Here I am in Currie Bowl, with the new Polar Peak chair behind me. It's scheduled to open Jan. 14th.

 
 
 
 
 
 
 

The family ski holiday

We are a skiing family. Rephrase: my husband and I love to ski, and are therefore making our children learn the sport. Our daughter likes it:

Avery and I tackle a nice green cruiser at Sunshine Village.

Our son? Not quite ready to embrace slick planks on slippery snow. Maybe next year. At least he likes the gondola:

A cry-free moment during the family ski trip.

Our early forays as a skiing family rated high on hassle and low on satisfaction. On one incredibly long, New Year’s Eve afternoon drive to Fernie, hubby and I contemplated opening the 12-pack of Heineken to help us cope with the crying and whining (and the blaring Barney DVD) coming from the back seat. On another trip, to Sunshine Village, we almost left after one night on the mountain because our son woke up hourly throughout the night and cried inconsolably when we dropped him off at the on-hill daycare. I wrote about the experience, good and bad, for the Calgary Herald

Yes, it takes dedication, sweat and many, many tears to make the family ski trip a reality, especially during the early years.
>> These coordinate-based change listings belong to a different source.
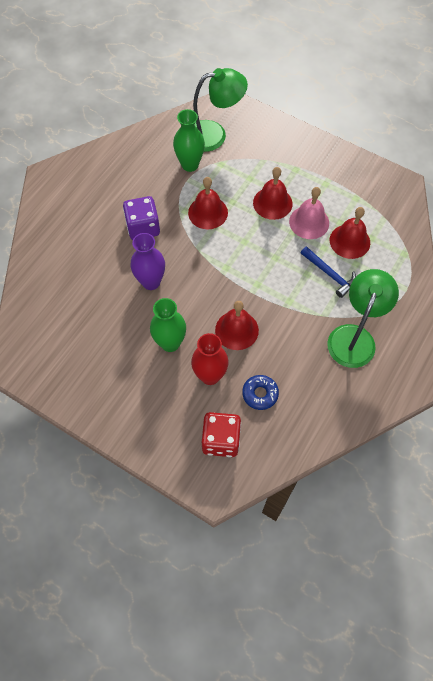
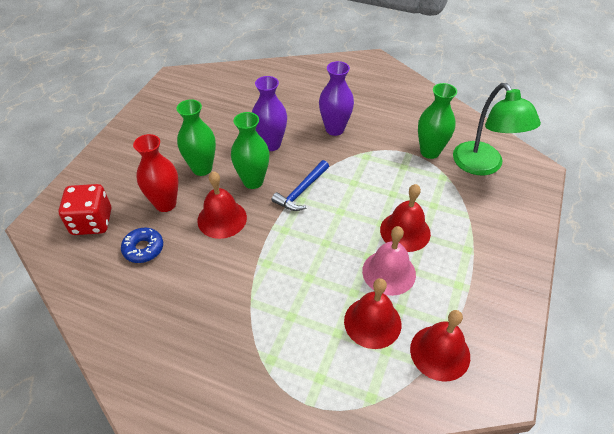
camera: 80 degrees right, 15 degrees down
purple dice [123,196,160,240] -> purple vase [319,61,354,136]
red bell [188,177,228,229] -> red bell moved to [410,310,470,382]
blue hammer [301,246,356,298] -> blue hammer moved to [271,160,329,211]
green lamp [327,269,399,368] -> none
none -> green vase [231,112,270,189]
In this humorous New York Times Travel story, writer David Carr outlines the numerous obstacles: the gear, the drive, the painful learning curve when young children try new things. He also points out the main benefits: the unbeatable feeling of flying down a mountain on skis and watching your kids do the same with huge smiles. Skiing with kids is a thrill.

There’s also the bonding that takes place over hot chocolate in the day lodge to warm up frozen fingers, and the anticipation of taking off the ski boots and stepping into a hot tub at the end of the day. And of course, there’s the apres ski to ease the pain of sore muscles and the guilt over dumping the bawling son at daycare — and to forget that tomorrow brings a three-hour drive back home.

A bit of apres-ski, Fernie-style.

 We’re already planning a couple of this year’s ski trips, to Fernie over New Year’s and to Marmot Basin in Jasper National Park a week later. Wish us luck, patience, success on the slopes and a happy apres ski. We’ll need it, and a really, really long Barney DVD for both drives.